Supplied text
Actually, even the Start bit polarity never matters for the Apple-1 or Apple II. All the firmware looks for is toggles, or polarity flips, and how much time transpires between the flips.

 

As for your suspicion if half a start bit works worse than the full start bit, it does not matter. If only one half bit in the whole stream is wrong, the read process will get derailed (and turn into the proverbial train wreck).  The Apple-1 will not tell you about the train wreck, but the Apple II will. With my extended format PROMs the Apple-1 also supports a checksum and so it will also warn you - unless it runs out of bits in the record, then it will just hang. Even 512 bytes were not enough to put in a "timeout" function. This limitation came about because I did not want to touch Woz' code in any way so my "extended format" PROMs will also work in unmodified ACI cards. Furthermore, modifying Woz' code would be regarded as desecration by many purists. And since the top levels of the Woz' code are no subroutines, I had to squander a lot of my added 256 bytes of code space just to recast them into subroutines. In the end there was no room for the CRC check and the timeout (the EOR checksum is there). I could do CRC and timeout if I had the whole 512 bytes for myself and could write everything from scratch. But 256 bytes more only get you so far ... the deficiencies in the original ACI code are not incompetence but it's simply impossible to do more than Woz did in his original 256 bytes. His code is super tight and even the parser has a nasty feature: you have to enter four hex digits for all addresses or you get in trouble. As my added functions also use Woz' parser as is the same "feature" is in my PROMs. Sigh ! I still wonder how some early pioneers did a BASIC in just about 1 kByte.

 

If you want to experiment, send me a PM and I'll give you the PROM image so you can experiment. I normally sell it only with the PROM set in my kits and as far as I know only two people in the world actually did the mod and use it. Still, better than to leave the 2nd page in these PROMs empty. The irony is the greedy IC brokers want much more $$$ for 256x4 PROMs than for 512x4 PROMs. Pay more, get less. At the moment only macintosh_nik from Russia can sell Apple-1 PROM sets (using 256x4 PROMs) for a good price, because he uses Soviet era 256x4 PROMs (which work fine in the Apple-1). Which I would also use for cost reasons if my Data I/O could program them, but it does not like "Communist" PROMs ;-) It's a cold war era American made programmer, see ! This is really a nasty situation because the IC brokers got crazy and want moon prices for all parts now. I refuse to buy parts at usurious prices as a matter of principles. Shall these greedy usurers sit on their overpriced parts until their ICs crumble to dust ! We Apple-1 aficionados are the only buyers for the Apple-1 specific parts and when we boycott those usurers we will win ! So don't buy any parts at usurious prices ! Boycott them ! There are alternatives ! Uncle Bernie will show you these alternatives !

Task set
(1) Restate the post on Apple-1 PROMs from "Actually, even the" to "between the flips.", substituting "software" for "firmware".
(2) According to the post on Apple-1 PROMs, which check made it into the extended format PROMs when there was no room for the CRC check and the timeout?
The lines that come next have nothing to do with the post on Apple-1 PROMs.

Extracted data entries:
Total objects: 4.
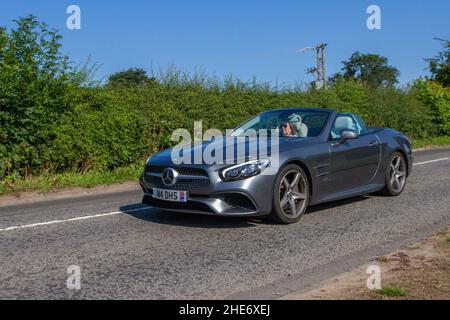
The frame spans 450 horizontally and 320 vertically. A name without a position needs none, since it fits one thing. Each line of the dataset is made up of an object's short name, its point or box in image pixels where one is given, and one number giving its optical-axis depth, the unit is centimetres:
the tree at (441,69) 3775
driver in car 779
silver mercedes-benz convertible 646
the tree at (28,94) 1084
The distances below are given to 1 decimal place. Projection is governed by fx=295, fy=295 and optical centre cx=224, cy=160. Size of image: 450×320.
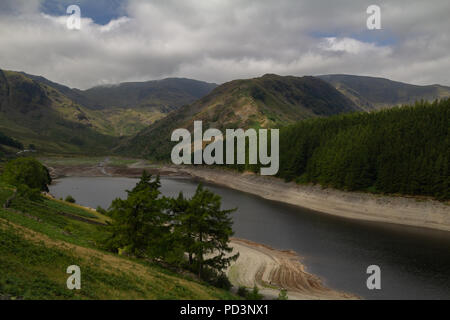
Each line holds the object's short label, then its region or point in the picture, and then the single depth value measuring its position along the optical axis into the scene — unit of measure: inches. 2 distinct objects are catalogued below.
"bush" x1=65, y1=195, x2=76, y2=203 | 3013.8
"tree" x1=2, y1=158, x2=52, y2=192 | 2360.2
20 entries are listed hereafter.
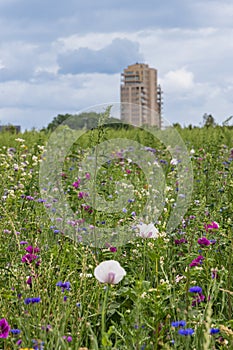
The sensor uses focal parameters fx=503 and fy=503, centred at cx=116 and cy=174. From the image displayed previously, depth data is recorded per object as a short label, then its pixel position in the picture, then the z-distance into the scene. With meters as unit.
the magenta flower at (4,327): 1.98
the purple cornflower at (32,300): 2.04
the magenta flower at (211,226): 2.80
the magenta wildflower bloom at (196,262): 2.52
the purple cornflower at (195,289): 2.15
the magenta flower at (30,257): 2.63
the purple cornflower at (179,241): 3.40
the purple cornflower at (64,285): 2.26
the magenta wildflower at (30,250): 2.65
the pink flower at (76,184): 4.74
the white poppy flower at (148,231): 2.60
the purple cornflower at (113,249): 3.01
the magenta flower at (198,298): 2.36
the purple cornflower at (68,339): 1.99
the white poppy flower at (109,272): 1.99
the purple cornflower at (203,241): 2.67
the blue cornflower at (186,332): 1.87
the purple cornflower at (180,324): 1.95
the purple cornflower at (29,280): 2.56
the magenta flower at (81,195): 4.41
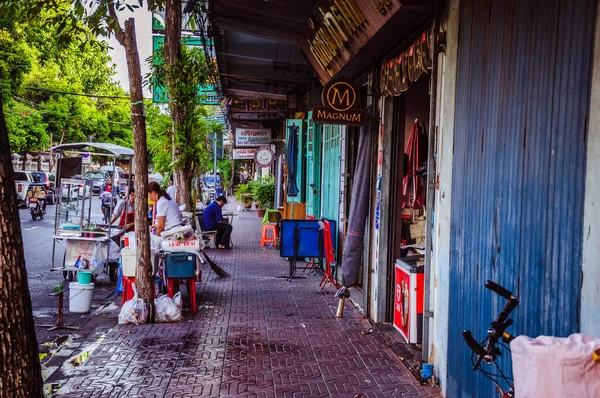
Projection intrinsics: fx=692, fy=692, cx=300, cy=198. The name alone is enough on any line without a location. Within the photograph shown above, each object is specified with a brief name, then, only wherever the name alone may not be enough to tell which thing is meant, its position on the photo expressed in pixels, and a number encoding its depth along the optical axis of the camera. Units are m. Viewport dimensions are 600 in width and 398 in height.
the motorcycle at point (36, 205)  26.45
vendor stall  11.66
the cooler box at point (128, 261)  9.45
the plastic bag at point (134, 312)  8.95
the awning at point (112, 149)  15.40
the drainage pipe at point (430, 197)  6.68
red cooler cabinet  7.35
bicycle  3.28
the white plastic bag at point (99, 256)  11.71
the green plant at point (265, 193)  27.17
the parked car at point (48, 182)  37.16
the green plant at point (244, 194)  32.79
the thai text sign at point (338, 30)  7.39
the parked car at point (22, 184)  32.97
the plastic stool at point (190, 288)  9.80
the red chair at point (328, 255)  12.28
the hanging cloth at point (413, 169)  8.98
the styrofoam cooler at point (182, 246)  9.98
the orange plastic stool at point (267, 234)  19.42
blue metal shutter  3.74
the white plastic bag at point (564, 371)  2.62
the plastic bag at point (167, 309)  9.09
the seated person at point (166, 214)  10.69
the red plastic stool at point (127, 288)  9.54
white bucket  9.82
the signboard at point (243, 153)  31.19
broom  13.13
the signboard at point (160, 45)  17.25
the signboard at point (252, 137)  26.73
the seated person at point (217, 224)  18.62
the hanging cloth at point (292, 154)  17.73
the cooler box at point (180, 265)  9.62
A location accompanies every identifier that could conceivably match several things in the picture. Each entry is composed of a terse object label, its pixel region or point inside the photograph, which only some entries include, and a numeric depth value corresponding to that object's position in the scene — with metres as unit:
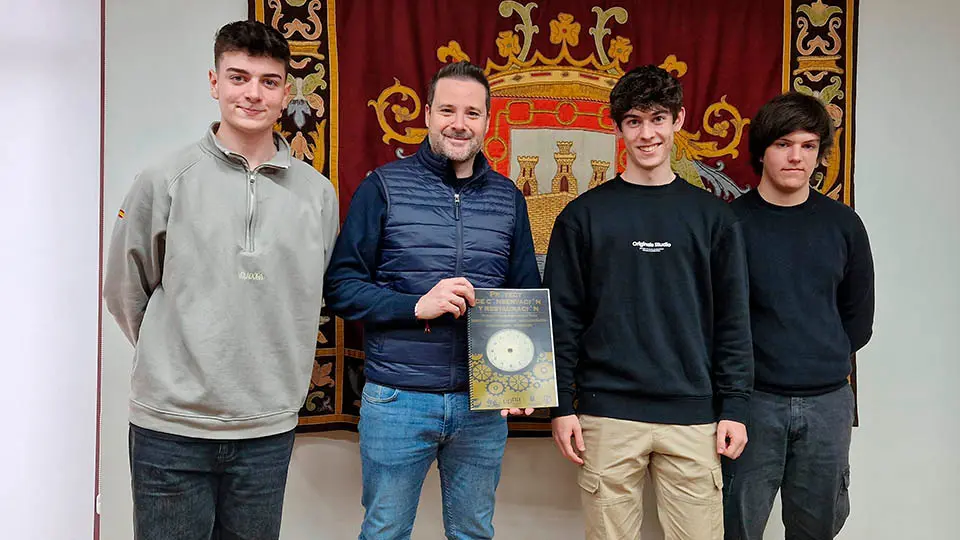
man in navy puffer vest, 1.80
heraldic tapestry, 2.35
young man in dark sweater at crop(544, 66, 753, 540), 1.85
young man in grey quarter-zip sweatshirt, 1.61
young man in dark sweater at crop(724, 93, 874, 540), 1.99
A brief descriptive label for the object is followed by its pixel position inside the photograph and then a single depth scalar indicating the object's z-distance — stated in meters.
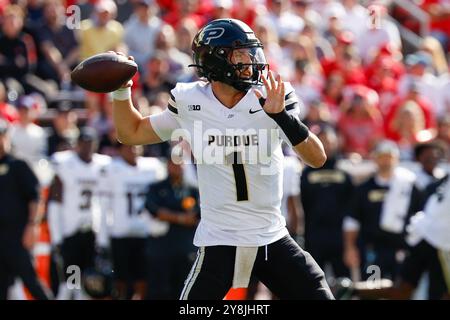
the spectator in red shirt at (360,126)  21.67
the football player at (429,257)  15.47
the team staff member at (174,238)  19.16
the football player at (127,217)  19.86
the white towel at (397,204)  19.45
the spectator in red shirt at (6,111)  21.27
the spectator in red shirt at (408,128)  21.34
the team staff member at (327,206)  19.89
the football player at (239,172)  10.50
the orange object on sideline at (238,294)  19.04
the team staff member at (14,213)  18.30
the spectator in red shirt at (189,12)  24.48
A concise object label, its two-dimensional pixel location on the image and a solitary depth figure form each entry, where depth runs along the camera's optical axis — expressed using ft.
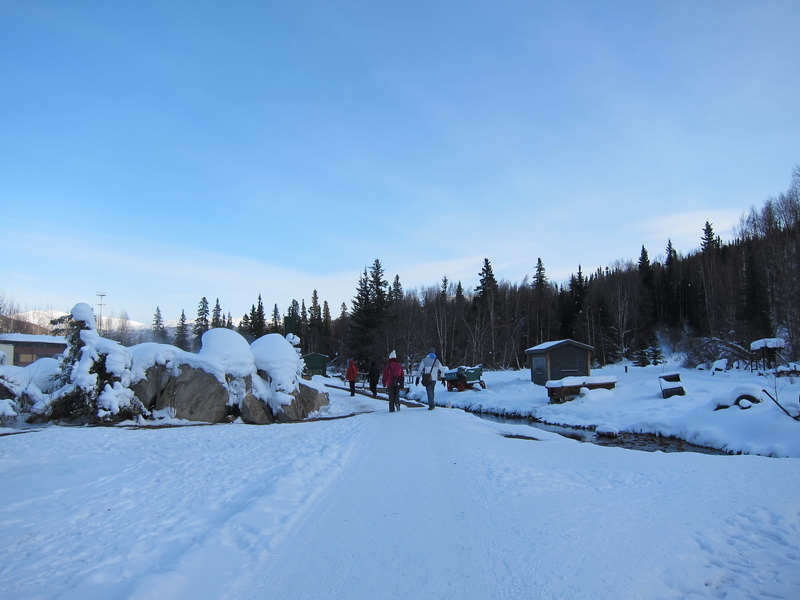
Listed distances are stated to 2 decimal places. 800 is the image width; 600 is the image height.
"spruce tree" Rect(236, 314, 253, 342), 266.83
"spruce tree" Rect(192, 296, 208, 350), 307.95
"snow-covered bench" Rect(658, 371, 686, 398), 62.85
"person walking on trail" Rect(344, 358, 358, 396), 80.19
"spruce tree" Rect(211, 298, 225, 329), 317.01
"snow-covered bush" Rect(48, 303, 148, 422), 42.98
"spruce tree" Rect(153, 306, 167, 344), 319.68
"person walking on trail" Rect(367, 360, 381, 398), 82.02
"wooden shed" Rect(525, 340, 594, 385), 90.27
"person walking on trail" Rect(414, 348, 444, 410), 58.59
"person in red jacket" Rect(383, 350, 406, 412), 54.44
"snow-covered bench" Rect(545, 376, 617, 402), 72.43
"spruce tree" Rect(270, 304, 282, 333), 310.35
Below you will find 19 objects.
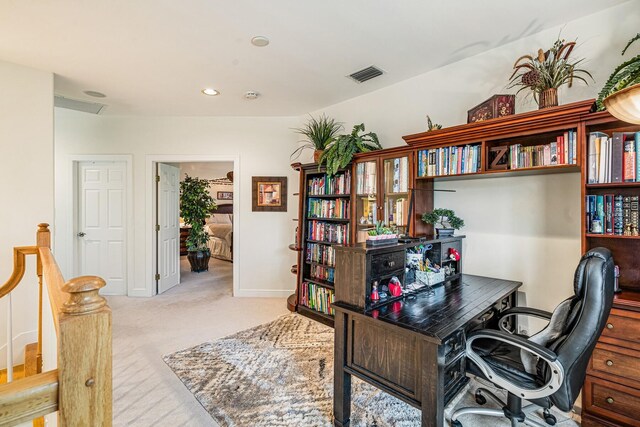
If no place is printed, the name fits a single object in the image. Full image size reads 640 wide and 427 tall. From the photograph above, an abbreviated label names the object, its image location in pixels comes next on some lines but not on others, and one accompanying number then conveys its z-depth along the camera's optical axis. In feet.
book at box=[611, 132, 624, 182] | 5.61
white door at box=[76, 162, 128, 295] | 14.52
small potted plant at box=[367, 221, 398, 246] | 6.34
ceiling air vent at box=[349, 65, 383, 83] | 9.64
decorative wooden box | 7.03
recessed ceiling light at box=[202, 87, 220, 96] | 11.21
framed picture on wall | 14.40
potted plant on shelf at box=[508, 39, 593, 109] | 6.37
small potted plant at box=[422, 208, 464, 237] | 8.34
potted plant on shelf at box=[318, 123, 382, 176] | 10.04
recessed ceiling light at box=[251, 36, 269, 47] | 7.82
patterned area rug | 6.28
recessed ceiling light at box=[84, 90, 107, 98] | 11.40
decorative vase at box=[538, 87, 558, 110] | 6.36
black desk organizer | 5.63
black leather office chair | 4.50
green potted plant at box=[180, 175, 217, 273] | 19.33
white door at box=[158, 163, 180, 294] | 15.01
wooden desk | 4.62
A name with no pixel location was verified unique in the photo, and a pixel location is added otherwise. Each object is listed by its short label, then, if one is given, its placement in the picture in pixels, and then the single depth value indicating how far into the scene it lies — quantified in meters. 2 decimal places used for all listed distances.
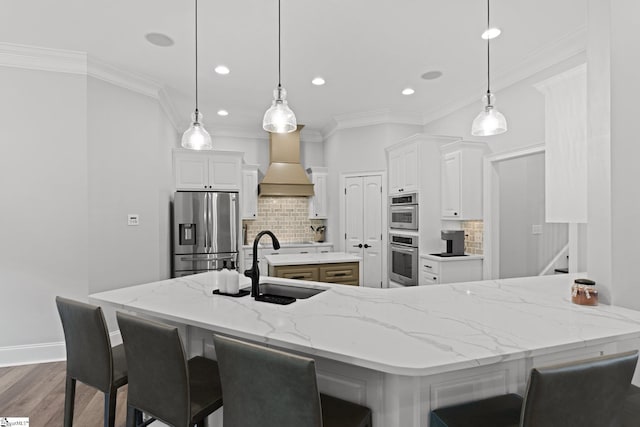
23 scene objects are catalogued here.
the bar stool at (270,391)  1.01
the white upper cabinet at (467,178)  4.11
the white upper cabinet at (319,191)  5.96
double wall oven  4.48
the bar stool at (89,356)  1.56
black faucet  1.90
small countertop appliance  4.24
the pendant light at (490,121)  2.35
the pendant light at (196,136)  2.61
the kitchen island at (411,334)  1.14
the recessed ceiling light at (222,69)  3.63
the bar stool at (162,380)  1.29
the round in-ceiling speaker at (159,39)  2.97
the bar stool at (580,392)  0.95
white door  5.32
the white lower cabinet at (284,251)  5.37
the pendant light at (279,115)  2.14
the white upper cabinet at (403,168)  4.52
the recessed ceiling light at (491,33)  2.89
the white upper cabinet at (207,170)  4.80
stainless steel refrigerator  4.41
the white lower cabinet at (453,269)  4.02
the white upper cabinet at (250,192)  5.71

Results of the tasks
(1)
Actually, even the Start bit polarity never matters for the Apple-1 or Apple II. All the software looks for is toggles, or polarity flips, and how much time transpires between the flips.

(2) The EOR checksum.